▸ **Instructions to follow**:
Can you copy the text of every record below word for word, leaving the pictures out?
((
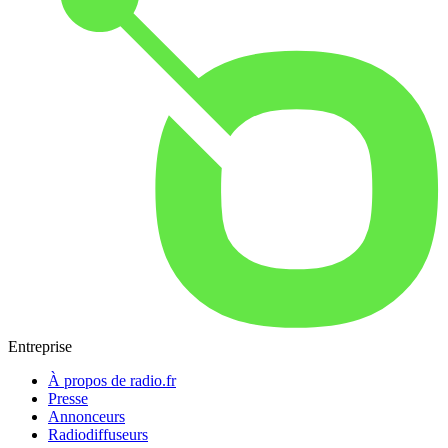
Entreprise
À propos de radio.fr
Presse
Annonceurs
Radiodiffuseurs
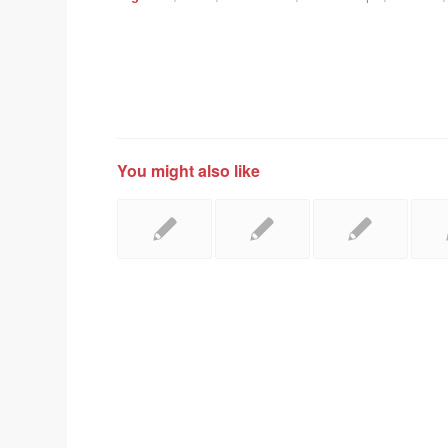
You might also like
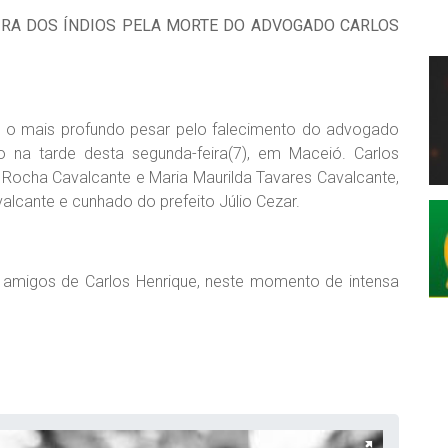
IRA DOS ÍNDIOS PELA MORTE DO ADVOGADO CARLOS
ta o mais profundo pesar pelo falecimento do advogado
o na tarde desta segunda-feira(7), em Maceió. Carlos
o Rocha Cavalcante e Maria Maurilda Tavares Cavalcante,
alcante e cunhado do prefeito Júlio Cezar.
 e amigos de Carlos Henrique, neste momento de intensa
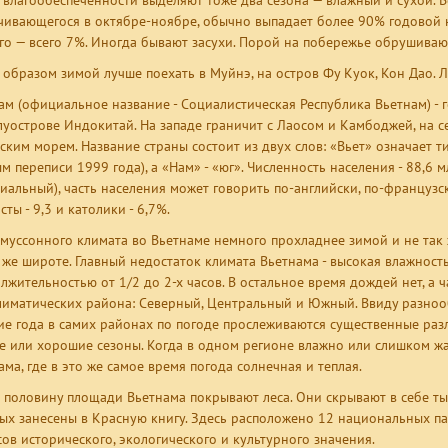
о влагообеспеченности выделяют тоже два сезона — влажный и сухой. 
чивающегося в октябре-ноябре, обычно выпадает более 90% годовой н
го — всего 7%. Иногда бывают засухи. Порой на побережье обрушиваю
 образом зимой лучше поехать в Муйнэ, на остров Фу Куок, Кон Дао. Л
ам (официальное название - Социалистическая Республика Вьетнам) - 
луострове Индокитай. На западе граничит с Лаосом и Камбоджей, на се
ским морем. Название страны состоит из двух слов: «Вьет» означает т
м переписи 1999 года), а «Нам» - «юг». Численность населения - 88,6 м
иальный), часть населения может говорить по-английски, по-французс
ты - 9,3 и католики - 6,7%.
 муссонного климата во Вьетнаме немного прохладнее зимой и не так 
 же широте. Главный недостаток климата Вьетнама - высокая влажност
лжительностью от 1/2 до 2-х часов. В остальное время дождей нет, а 
лиматических района: Северный, Центральный и Южный. Ввиду разноо
ие года в самих районах по погоде прослеживаются существенные раз
е или хорошие сезоны. Когда в одном регионе влажно или слишком жар
ама, где в это же самое время погода солнечная и теплая.
 половину площади Вьетнама покрывают леса. Они скрывают в себе ты
ых занесены в Красную книгу. Здесь расположено 12 национальных п
сов исторического, экологического и культурного значения.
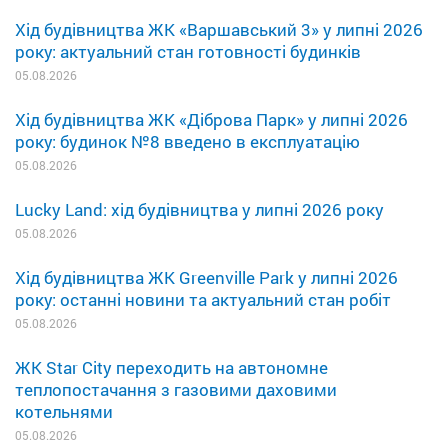
Хід будівництва ЖК «Варшавський 3» у липні 2026
року: актуальний стан готовності будинків
05.08.2026
Хід будівництва ЖК «Діброва Парк» у липні 2026
року: будинок №8 введено в експлуатацію
05.08.2026
Lucky Land: хід будівництва у липні 2026 року
05.08.2026
Хід будівництва ЖК Greenville Park у липні 2026
року: останні новини та актуальний стан робіт
05.08.2026
ЖК Star City переходить на автономне
теплопостачання з газовими даховими
котельнями
05.08.2026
))
▸ **Output of the exercise**:
Entreprise
À propos de radio.fr
Presse
Annonceurs
Radiodiffuseurs
You might also like
IRA DOS ÍNDIOS PELA MORTE DO ADVOGADO CARLOS
ta o mais profundo pesar pelo falecimento do advogado
o na tarde desta segunda-feira(7), em Maceió. Carlos
o Rocha Cavalcante e Maria Maurilda Tavares Cavalcante,
alcante e cunhado do prefeito Júlio Cezar.
 e amigos de Carlos Henrique, neste momento de intensa
о влагообеспеченности выделяют тоже два сезона — влажный и сухой. 
чивающегося в октябре-ноябре, обычно выпадает более 90% годовой н
го — всего 7%. Иногда бывают засухи. Порой на побережье обрушиваю
 образом зимой лучше поехать в Муйнэ, на остров Фу Куок, Кон Дао. Л
ам (официальное название - Социалистическая Республика Вьетнам) - 
луострове Индокитай. На западе граничит с Лаосом и Камбоджей, на се
ским морем. Название страны состоит из двух слов: «Вьет» означает т
м переписи 1999 года), а «Нам» - «юг». Численность населения - 88,6 м
иальный), часть населения может говорить по-английски, по-французс
ты - 9,3 и католики - 6,7%.
 муссонного климата во Вьетнаме немного прохладнее зимой и не так 
 же широте. Главный недостаток климата Вьетнама - высокая влажност
лжительностью от 1/2 до 2-х часов. В остальное время дождей нет, а 
лиматических района: Северный, Центральный и Южный. Ввиду разноо
ие года в самих районах по погоде прослеживаются существенные раз
е или хорошие сезоны. Когда в одном регионе влажно или слишком жар
ама, где в это же самое время погода солнечная и теплая.
 половину площади Вьетнама покрывают леса. Они скрывают в себе ты
ых занесены в Красную книгу. Здесь расположено 12 национальных п
сов исторического, экологического и культурного значения.
Хід будівництва ЖК «Варшавський 3» у липні 2026
року: актуальний стан готовності будинків
05.08.2026
Хід будівництва ЖК «Діброва Парк» у липні 2026
року: будинок №8 введено в експлуатацію
05.08.2026
Lucky Land: хід будівництва у липні 2026 року
05.08.2026
Хід будівництва ЖК Greenville Park у липні 2026
року: останні новини та актуальний стан робіт
05.08.2026
ЖК Star City переходить на автономне
теплопостачання з газовими даховими
котельнями
05.08.2026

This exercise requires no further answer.